Why the RTU is processing ingestion messages at slow rate?

When a strategy retrieves a huge number of projection identifiers, it may happen that the ingestion rate of the RTU decreases: this may increase the lag of your application, which may be critical in case there are some real-time boundaries.

In this case, consider using an Event-Driven Architecture and move the strategies to the Single View Trigger Generator (SVTG): in this way, the Real Time Updater just stores projections on MongoDB to produce a pr-update message, that will be processed by the SVTG.

How should I set the resource limits of the Single View Creator (SVC)?

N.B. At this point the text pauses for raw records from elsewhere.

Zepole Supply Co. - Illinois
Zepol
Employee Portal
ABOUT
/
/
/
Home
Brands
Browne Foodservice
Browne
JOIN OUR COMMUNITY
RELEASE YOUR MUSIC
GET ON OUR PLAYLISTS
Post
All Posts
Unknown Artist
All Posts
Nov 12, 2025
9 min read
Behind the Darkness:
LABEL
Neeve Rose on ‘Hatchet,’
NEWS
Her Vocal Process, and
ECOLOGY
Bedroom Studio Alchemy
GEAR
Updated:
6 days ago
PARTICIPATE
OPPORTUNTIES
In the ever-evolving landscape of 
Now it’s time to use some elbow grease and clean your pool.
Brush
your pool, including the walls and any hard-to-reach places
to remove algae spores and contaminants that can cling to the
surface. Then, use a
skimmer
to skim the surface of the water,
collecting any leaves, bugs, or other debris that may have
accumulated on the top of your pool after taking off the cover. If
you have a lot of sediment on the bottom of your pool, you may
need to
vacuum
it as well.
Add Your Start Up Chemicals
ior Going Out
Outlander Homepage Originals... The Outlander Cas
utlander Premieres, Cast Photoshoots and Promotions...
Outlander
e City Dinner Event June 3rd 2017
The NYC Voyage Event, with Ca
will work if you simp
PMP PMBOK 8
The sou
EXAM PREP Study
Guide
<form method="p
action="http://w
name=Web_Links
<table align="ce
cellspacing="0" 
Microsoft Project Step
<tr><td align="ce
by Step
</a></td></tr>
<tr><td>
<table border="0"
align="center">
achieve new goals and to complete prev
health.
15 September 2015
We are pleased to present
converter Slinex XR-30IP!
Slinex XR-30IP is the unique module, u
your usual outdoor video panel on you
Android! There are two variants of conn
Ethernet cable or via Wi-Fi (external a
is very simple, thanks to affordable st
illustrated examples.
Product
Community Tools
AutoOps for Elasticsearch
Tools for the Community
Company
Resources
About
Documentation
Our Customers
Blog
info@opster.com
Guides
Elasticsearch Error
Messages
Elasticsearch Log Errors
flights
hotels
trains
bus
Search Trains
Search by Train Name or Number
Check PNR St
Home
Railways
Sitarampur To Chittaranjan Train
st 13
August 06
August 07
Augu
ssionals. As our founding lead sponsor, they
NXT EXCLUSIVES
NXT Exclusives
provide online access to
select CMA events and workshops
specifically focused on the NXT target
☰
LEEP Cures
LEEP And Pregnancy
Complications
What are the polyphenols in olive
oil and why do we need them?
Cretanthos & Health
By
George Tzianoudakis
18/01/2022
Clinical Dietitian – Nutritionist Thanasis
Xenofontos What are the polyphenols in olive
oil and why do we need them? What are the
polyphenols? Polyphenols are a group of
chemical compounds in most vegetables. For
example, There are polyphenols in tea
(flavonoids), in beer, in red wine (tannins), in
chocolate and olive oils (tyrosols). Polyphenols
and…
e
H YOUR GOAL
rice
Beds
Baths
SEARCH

On a Standard Architecture, the SVC aggregates single view into records by reading projection changes documents and querying the MongoDB database multiple times: based on the complexity of this strategy and the number of projections involved, this could require a variable range of replicas and resources to use.

Use case

A SVC generating a single view with a custom function from two projections linked between each other with a one-to-many relation, can reach up until a generation rate of 1k SV/minute with one replica having the following setting:

  • CPU:
    • 350m request
    • 700m limit
  • Memory:
    • 150MiB request
    • 300MiB limit

Why the SVC is processing projection changes record slowly?

If the SVC goes on idle while aggregating projections, it means that some query is not indexed and has triggered a collection scan on the MongoDB cluster, so the same actions to improve strategies performance's must be taken.